Invasion Science & Wildlife Ecology Lab, University of Adelaide, Adelaide, SA, Australia.
School of Mathematical Sciences, University of Adelaide, Adelaide, SA, Australia.
PLoS One. 2021 Jul 9;16(7):e0254007. doi: 10.1371/journal.pone.0254007. eCollection 2021.
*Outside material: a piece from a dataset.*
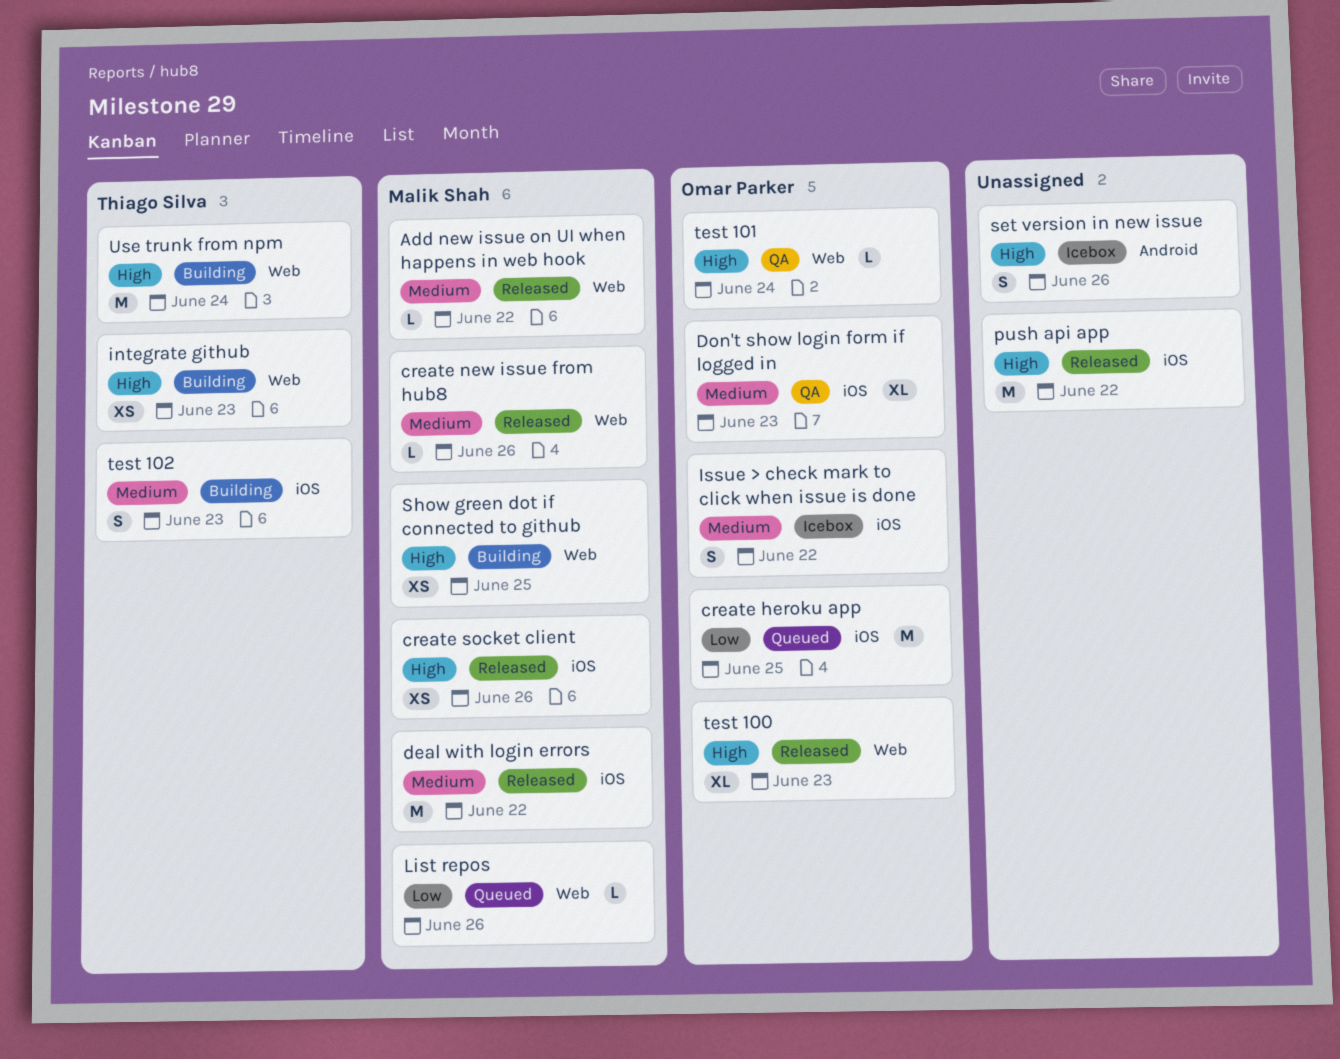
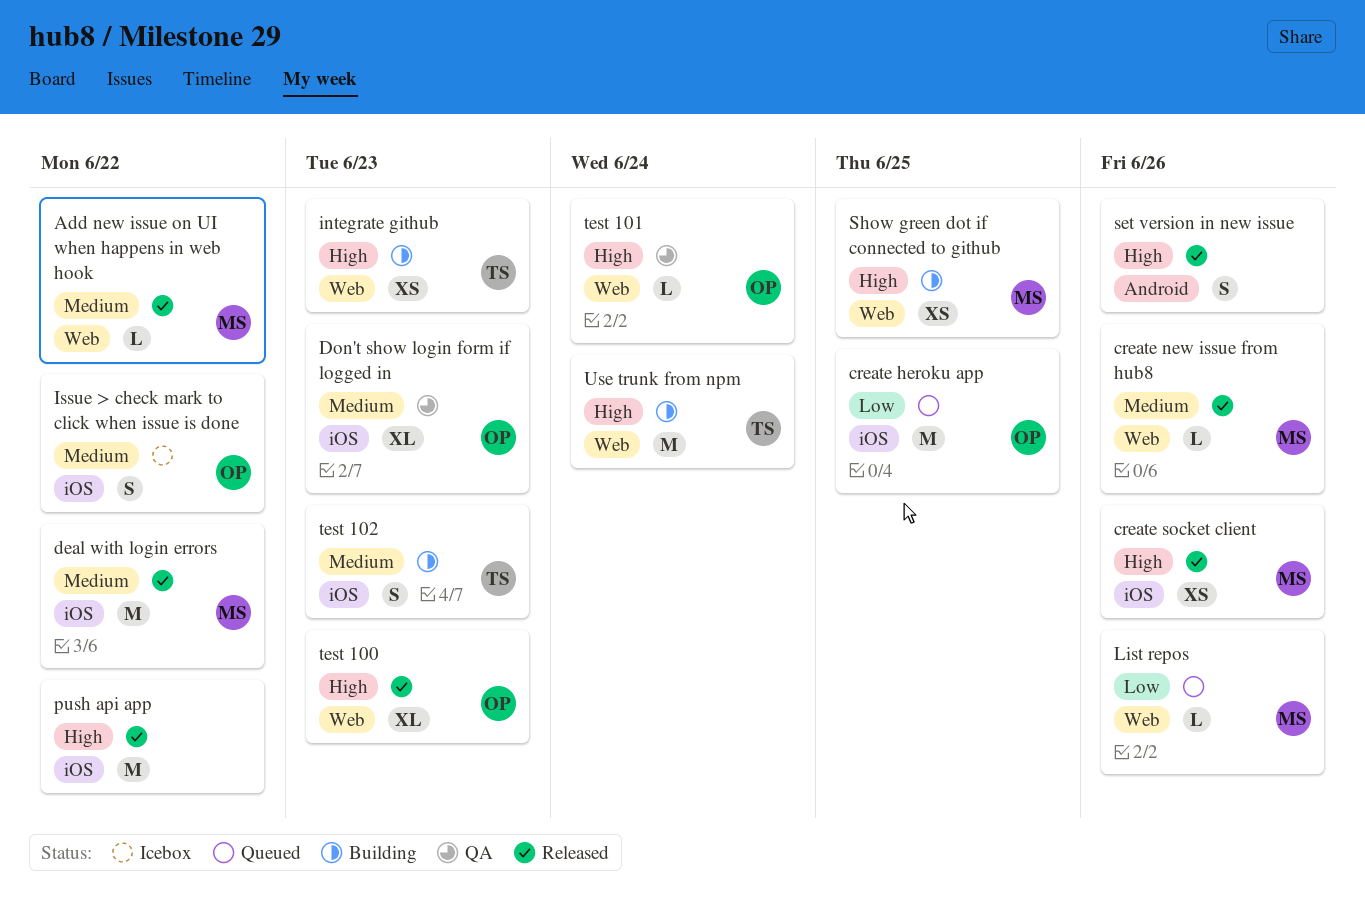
set version in new issue, status: Icebox -> Released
Automated monitoring of websites that trade wildlife is increasingly necessary to inform conservation and biosecurity efforts. However, e-commerce and wildlife trading websites can contain a vast number of advertisements, an unknown proportion of which may be irrelevant to researchers and practitioners. Given that many wildlife-trade advertisements have an unstructured text format, automated identification of relevant listings has not traditionally been possible, nor attempted. Other scientific disciplines have solved similar problems using machine learning and natural language processing models, such as text classifiers. Here, we test the ability of a suite of text classifiers to extract relevant advertisements from wildlife trade occurring on the Internet. We collected data from an Australian classifieds website where people can post advertisements of their pet birds (n = 16.5k advertisements). We found that text classifiers can predict, with a high degree of accuracy, which listings are relevant (ROC AUC ≥ 0.98, F1 score ≥ 0.77). Furthermore, in an attempt to answer the question 'how much data is required to have an adequately performing model?', we conducted a sensitivity analysis by simulating decreases in sample sizes to measure the subsequent change in model performance. From our sensitivity analysis, we found that text classifiers required a minimum sample size of 33% (c. 5.5k listings) to accurately identify relevant listings (for our dataset), providing a reference point for future applications of this sort. Our results suggest that text classification is a viable tool that can be applied to the online trade of wildlife to reduce time dedicated to data cleaning. However, the success of text classifiers will vary depending on the advertisements and websites, and will therefore be context dependent. Further work to integrate other machine learning tools, such as image classification, may provide better predictive abilities in the context of streamlining data processing for wildlife trade related online data.
自动监测进行野生动物交易的网站对于通知保护和生物安全工作越来越有必要。然而,电子商务和野生动物交易网站可能包含大量广告,其中未知比例可能与研究人员和从业者无关。鉴于许多野生动物贸易广告采用无结构的文本格式,传统上不可能也没有尝试过使用自动化方法识别相关列表。其他科学学科已经使用机器学习和自然语言处理模型(如文本分类器)解决了类似的问题。在这里,我们测试了一系列文本分类器从互联网上的野生动物交易中提取相关广告的能力。我们从澳大利亚的一个分类广告网站收集数据,人们可以在该网站上发布他们的宠物鸟的广告(n = 16500 条广告)。我们发现,文本分类器可以高度准确地预测哪些列表是相关的(ROC AUC ≥ 0.98,F1 分数 ≥ 0.77)。此外,为了回答“需要多少数据才能使模型表现良好?”这个问题,我们通过模拟样本量的减少进行了敏感性分析,以衡量模型性能的后续变化。从我们的敏感性分析中,我们发现文本分类器需要至少 33%(约 5500 个列表)的最小样本量才能准确识别相关列表(对于我们的数据集),为将来的此类应用提供了参考点。我们的结果表明,文本分类是一种可行的工具,可以应用于野生动物的在线交易,以减少用于数据清理的时间。然而,文本分类器的成功将取决于广告和网站,因此将取决于上下文。进一步整合其他机器学习工具(如图像分类)的工作可能会在简化与野生动物贸易相关的在线数据处理方面提供更好的预测能力。